Memoirs: Development of the Female Genital Ducts in Trichoptera

M. E. DODSON 1

1 Department of Zoology, Imperial College of Science

The adult common oviduct of Brachycentrus is derived from two ectodermal rudiments, a hinder unpaired and a front paired one. The junction between the anterior and posterior portions occurs about midway in the eighth segment, the oviducal aperture is between the eighth and ninth sternites.

The main length of the paired oviducts is mesodermal in origin, but a portion at their extreme posterior ends just before their junction is probably ectodermal. These mesodermal ducts are present as rudiments in the larva before any of the ectodermal structures arise.

The various accessory structures are also ectodermal, the bursa and spermatheca arising as dorsal unpaired outgrowths of the oviduct in the seventh segment, the accessory glands as independent paired invaginations on the ninth sternite.

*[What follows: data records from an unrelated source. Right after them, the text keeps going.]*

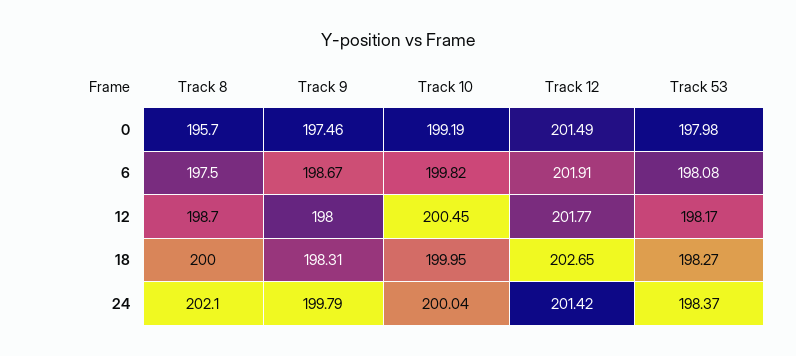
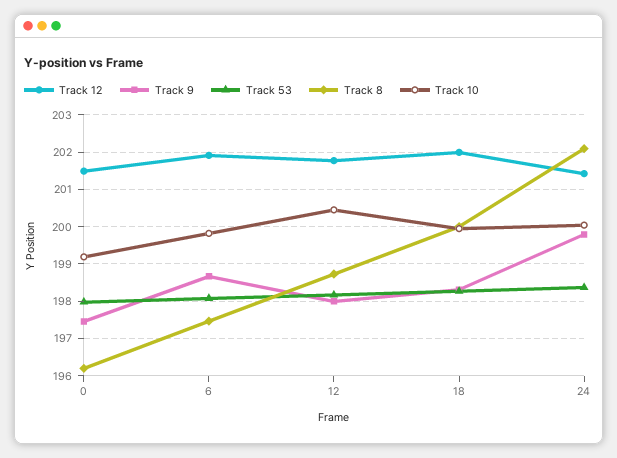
Track 8, 0: 195.7 -> 196.2
Track 12, 18: 202.65 -> 202

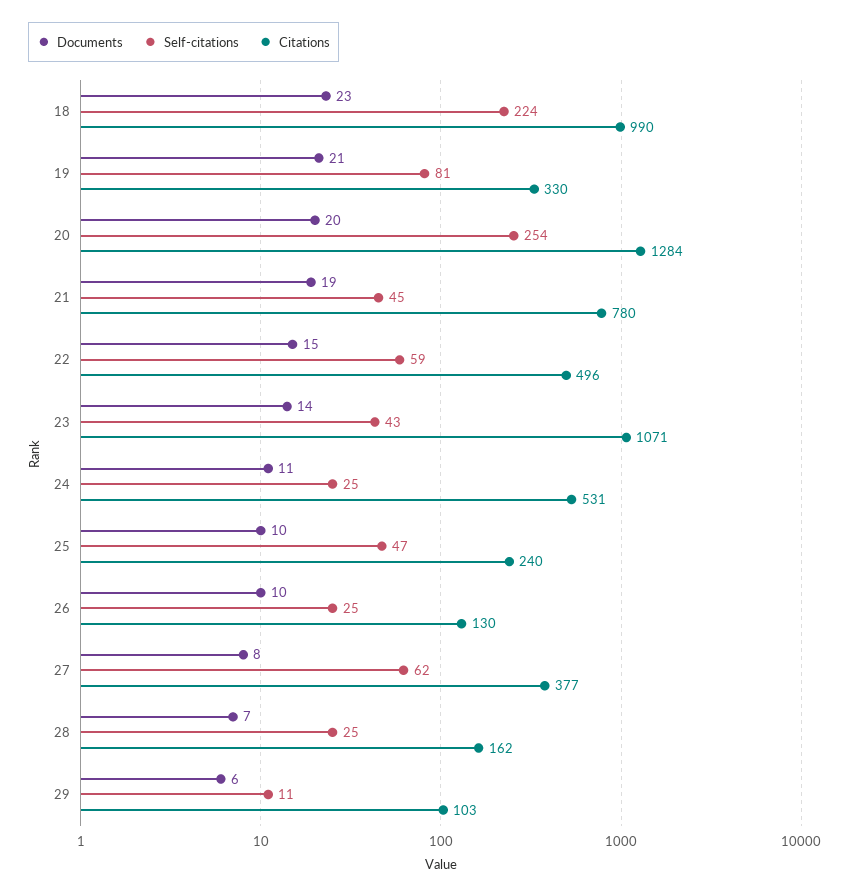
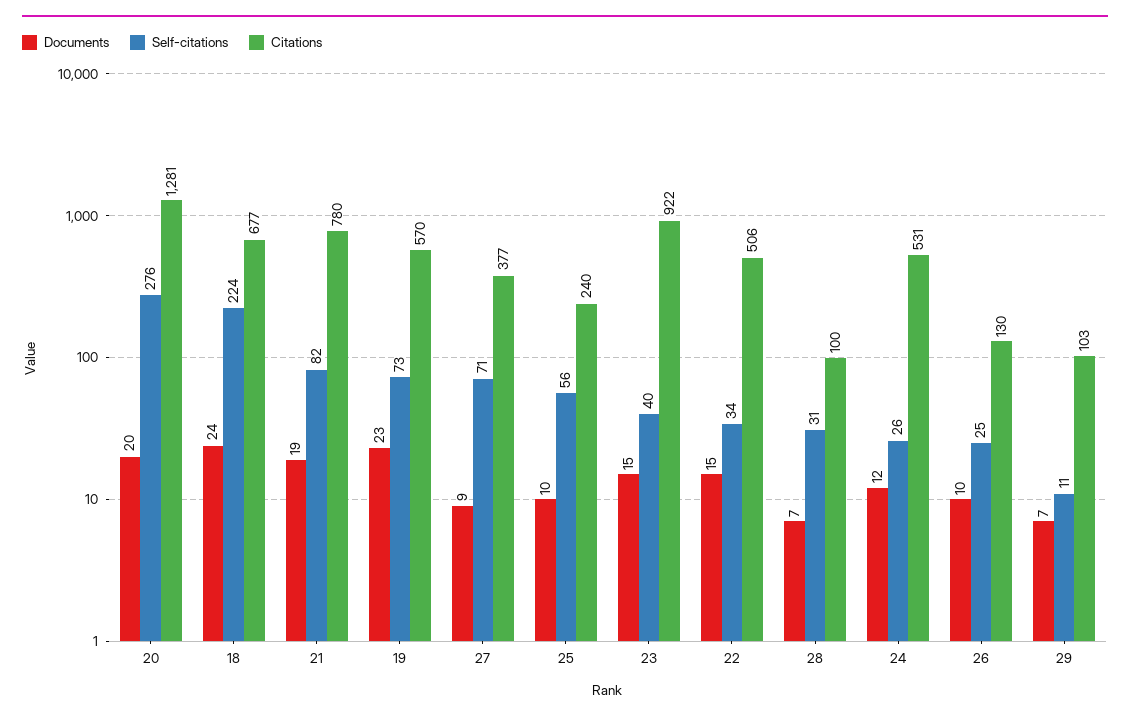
Documents, 18: 23 -> 24
Citations, 18: 990 -> 677
Documents, 19: 21 -> 23
Self-citations, 19: 81 -> 73
Citations, 19: 330 -> 570
Self-citations, 20: 254 -> 276
Citations, 20: 1284 -> 1281
Self-citations, 21: 45 -> 82
Self-citations, 22: 59 -> 34
Citations, 22: 496 -> 506
Documents, 23: 14 -> 15
Self-citations, 23: 43 -> 40
Citations, 23: 1071 -> 922
Documents, 24: 11 -> 12
Self-citations, 24: 25 -> 26
Self-citations, 25: 47 -> 56
Documents, 27: 8 -> 9
Self-citations, 27: 62 -> 71
Self-citations, 28: 25 -> 31
Citations, 28: 162 -> 100
Documents, 29: 6 -> 7

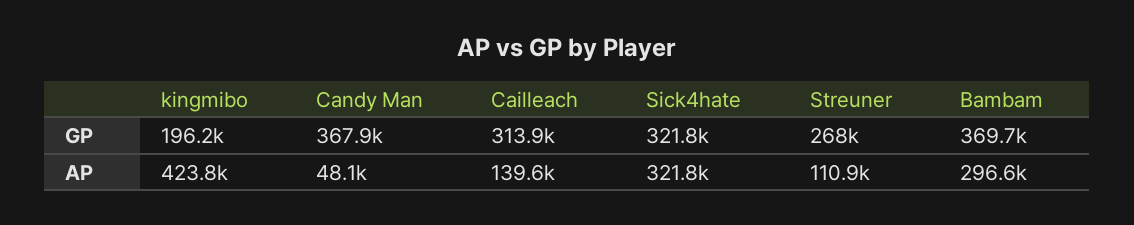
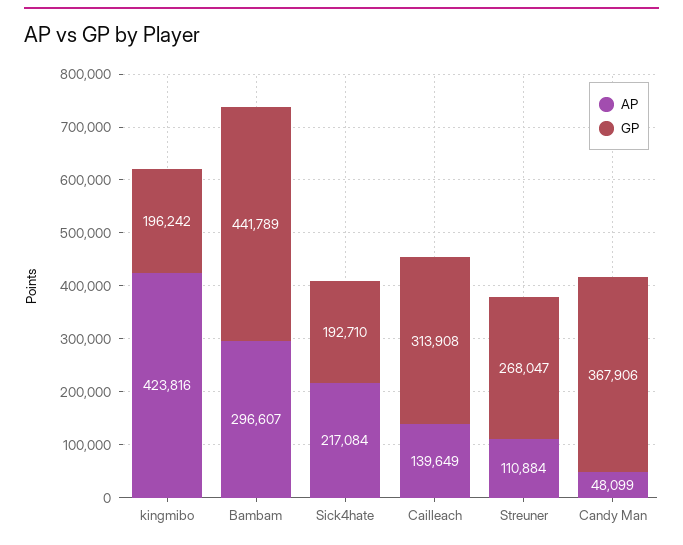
GP, Sick4hate: 321800 -> 192710
GP, Bambam: 369700 -> 441789
AP, Sick4hate: 321800 -> 217084

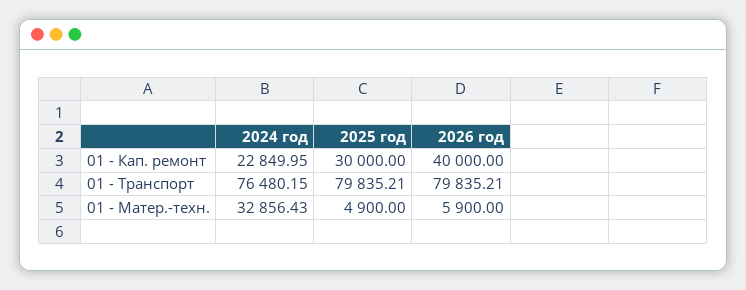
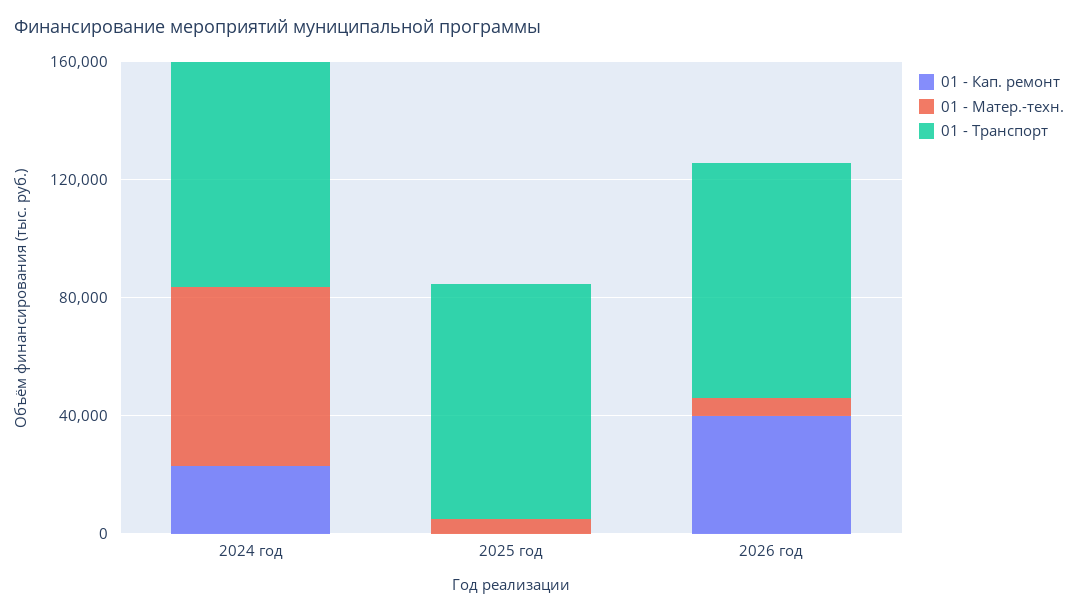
01 - Кап. ремонт, 2025 год: 30000 -> 0
01 - Матер.-техн., 2024 год: 32856.43 -> 60000

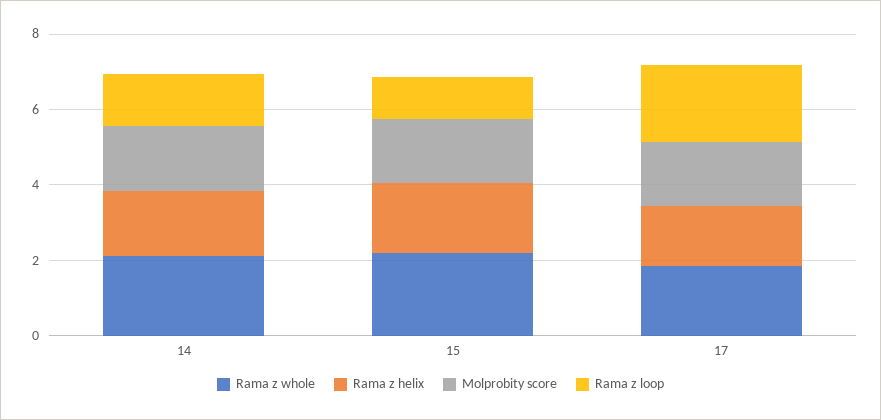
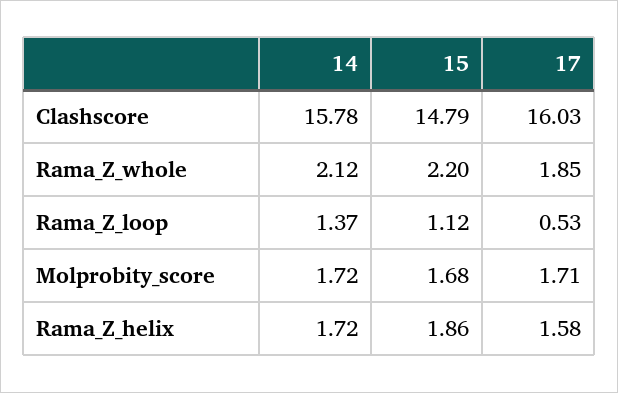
Rama z loop, 17: 2 -> 0.53
Clashscore, 14: none -> 15.78
Clashscore, 15: none -> 14.79
Clashscore, 17: none -> 16.03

The glands bursa and spermatheca are drawn from their segments of origin into the eighth segment by the dorsal growth of the ectodermal tube.

The ectodermal genital structures in female Trichoptera correspond in general plan to the supposed primitive condition in Lepidoptera, i.e. in which there is a single opening for egg-laying and copulation and only the oviduct has a direct opening to the exterior with the accessory copulatory structures leading dorsally on to the oviduct.

The relative position of the Trichopteran bursa and spermatheca is the reverse of that in the young stages of Lepidoptera.

The names of the Trichopteran bursa and spermatheca should therefore be reversed in order to homologize with the Lepidoptera. There is also histological evidence in support of this view as stated.

The copulatory opening in Lepidoptera represents the original common gonopore as still present in Trichoptera. The backward shifting of the gonopore has taken place in many groups of insects, but the Lepidoptera are peculiar in having retained the original opening for copulation.